**Brief 1**
Can you sum up the rustfmt notes in two sentences?

**Reading text**
※
During some recent discussions related to (unreleased) breaking changes in rustfmt, several distinct but related topics and questions were raised. Opening this to both summarize those items and track closure, though imagine some may spin off as separate issues and/or be moved elsewhere.

First, some salient points on the current state:

  • rustfmt is versioned independently of rustc (discussed in Rustfmt stability rfcs#2437)
    • rustfmt v1.4.18 is the most recent version to hit nightly
    • rustfmt v1.4.16 the most recent on stable
  • Updates to rustfmt have to work within two strict constraints:
    • Formatting with default config options must align to the Style Guide which can and does change over time
    • The stability guarantee prevents any style/formatting changes within minor/patch updates (more detail in Stability Guarantee/Version Strategy #4286), so we have to mentally attempt to determine if a given change to rustfmt could impact any formatting in any project, and if so that change has to be rejected or gated/made opt-in
  • Version gating (feature flag of sorts) has been used historically to try to avoid introducing formatting changes, but this often adds a lot of additional code and complexity that complicates maintenance
  • rustfmt is distributed and consumed through multiple channels:
  • rustfmt is a submod in rust-lang/rust
  • rustfmt has a heavy reliance on rustc internals which are consumed via rustc-ap (primarily rustc_ast, rustc_span, and rustc_parse)
※
**Records drawn from a dataset**
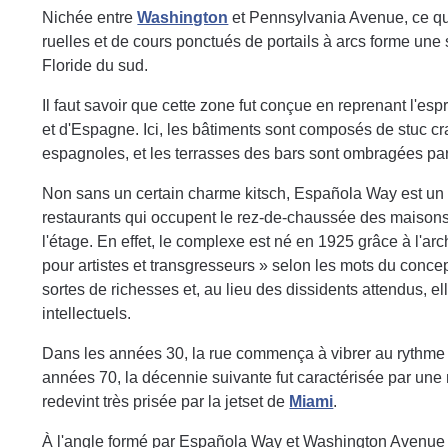
Nichée entre
Washington
et Pennsylvania Avenue, ce qu
ruelles et de cours ponctués de portails à arcs forme une 
Floride du sud.
Il faut savoir que cette zone fut conçue en reprenant l'e
et d'Espagne. Ici, les bâtiments sont composés de stuc cra
espagnoles, et les terrasses des bars sont ombragées pa
Non sans un certain charme kitsch, Española Way est un l
restaurants qui occupent le rez-de-chaussée des maisons ba
l'étage. En effet, le complexe est né en 1925 grâce à l'arch
pour artistes et transgresseurs » selon les mots du concep
sortes de richesses et, au lieu des dissidents attendus, el
intellectuels.
Dans les années 30, la rue commença à vibrer au rythme
années 70, la décennie suivante fut caractérisée par une n
redevint très prisée par la jetset de
Miami
.
À l'angle formé par Española Way et Washington Avenue s’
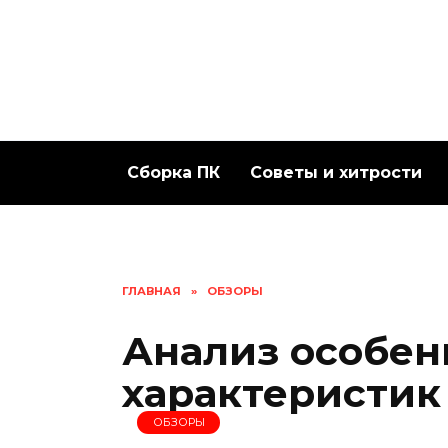
Перейти
к
содержанию
Сборка ПК
Советы и хитрости
ГЛАВНАЯ
»
ОБЗОРЫ
Анализ особен
характеристик 
ОБЗОРЫ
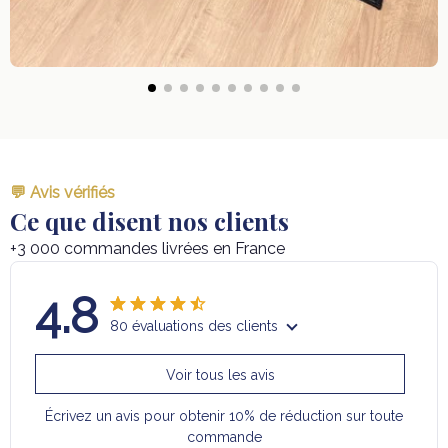
💬 Avis vérifiés
Ce que disent nos clients
+3 000 commandes livrées en France
4.8
80 évaluations des clients
Voir tous les avis
Écrivez un avis pour obtenir 10% de réduction sur toute
commande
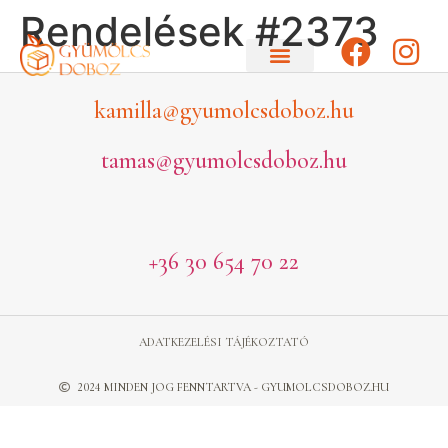
Rendelések #2373
kamilla@gyumolcsdoboz.hu
tamas@gyumolcsdoboz.hu
+36 30 654 70 22
ADATKEZELÉSI TÁJÉKOZTATÓ
2024 MINDEN JOG FENNTARTVA - GYUMOLCSDOBOZ.HU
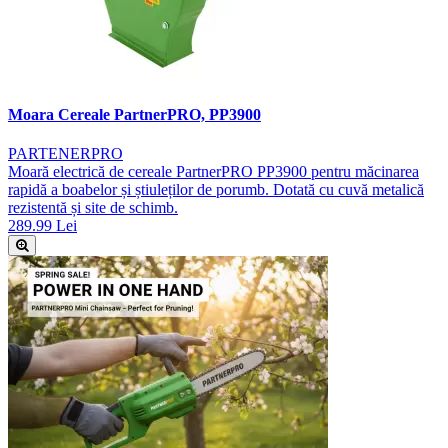
Moara Cereale PartnerPRO, PP3900
PARTENERPRO
Moară electrică de cereale PartnerPRO PP3900 pentru măcinarea
rapidă a boabelor și știuleților de porumb. Dotată cu cuvă metalică
rezistentă și site de schimb.
289.99 Lei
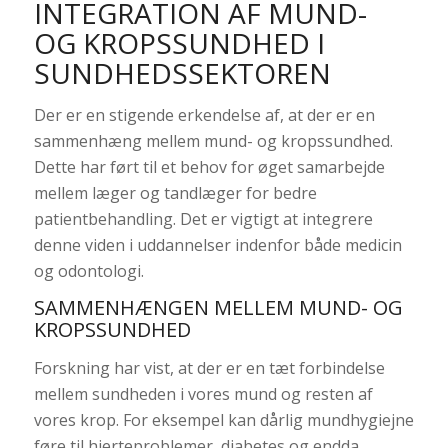
INTEGRATION AF MUND-
OG KROPSSUNDHED I
SUNDHEDSSEKTOREN
Der er en stigende erkendelse af, at der er en
sammenhæng mellem mund- og kropssundhed.
Dette har ført til et behov for øget samarbejde
mellem læger og tandlæger for bedre
patientbehandling. Det er vigtigt at integrere
denne viden i uddannelser indenfor både medicin
og odontologi.
SAMMENHÆNGEN MELLEM MUND- OG
KROPSSUNDHED
Forskning har vist, at der er en tæt forbindelse
mellem sundheden i vores mund og resten af
vores krop. For eksempel kan dårlig mundhygiejne
føre til hjerteproblemer, diabetes og endda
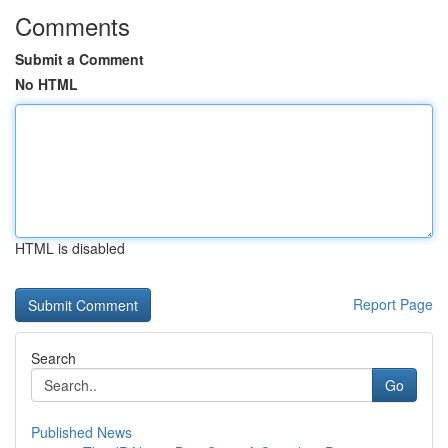
Comments
Submit a Comment
No HTML
HTML is disabled
Report Page
Search
Go
Published News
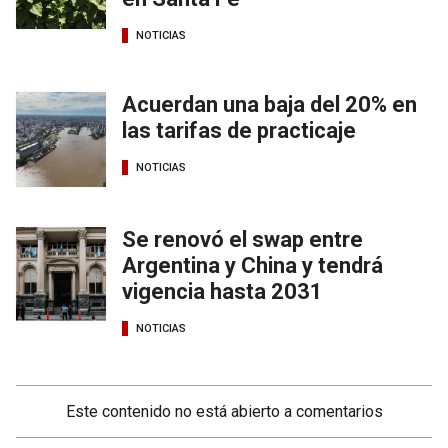
NOTICIAS
Acuerdan una baja del 20% en
las tarifas de practicaje
NOTICIAS
Se renovó el swap entre
Argentina y China y tendrá
vigencia hasta 2031
NOTICIAS
Este contenido no está abierto a comentarios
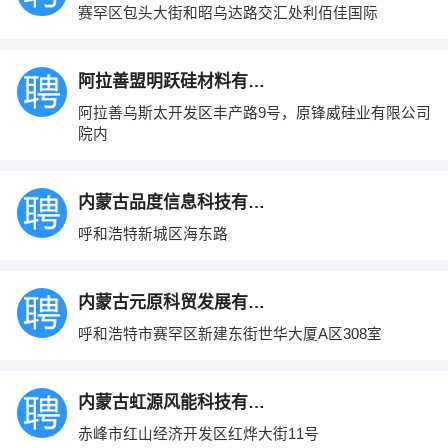
赛罕区包头大街和昭乌达路交汇处利佰佳国际
阿拉善盟明跃硅材料有限责任公司
阿拉善乌斯太开发区丰产路9号，原锋威硅业有限公司
院内
内蒙古品度信息科技有限公司
呼和浩特新城区海东路
内蒙古元原科贸发展有限公司
呼和浩特市赛罕区新建东街世华大厦A区308室
内蒙古虹源风能科技有限公司
赤峰市红山经济开发区红烨大街11号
※
**Brief 2**
Repeat the entries above from their first line through the line containing "À l'angle formé", inclusive, and leave out the pictures.

**Task answer 1**
The notes open an issue to summarize and track several related topics raised in recent discussions about unreleased breaking changes in rustfmt. They explain that rustfmt is versioned separately from rustc, that its default formatting must match a changing Style Guide while a stability guarantee rules out formatting changes in minor or patch updates, and that version gating to avoid such changes has added code and complexity that complicate maintenance.

**Task answer 2**
Nichée entre
Washington
et Pennsylvania Avenue, ce qu
ruelles et de cours ponctués de portails à arcs forme une 
Floride du sud.
Il faut savoir que cette zone fut conçue en reprenant l'e
et d'Espagne. Ici, les bâtiments sont composés de stuc cra
espagnoles, et les terrasses des bars sont ombragées pa
Non sans un certain charme kitsch, Española Way est un l
restaurants qui occupent le rez-de-chaussée des maisons ba
l'étage. En effet, le complexe est né en 1925 grâce à l'arch
pour artistes et transgresseurs » selon les mots du concep
sortes de richesses et, au lieu des dissidents attendus, el
intellectuels.
Dans les années 30, la rue commença à vibrer au rythme
années 70, la décennie suivante fut caractérisée par une n
redevint très prisée par la jetset de
Miami
.
À l'angle formé par Española Way et Washington Avenue s’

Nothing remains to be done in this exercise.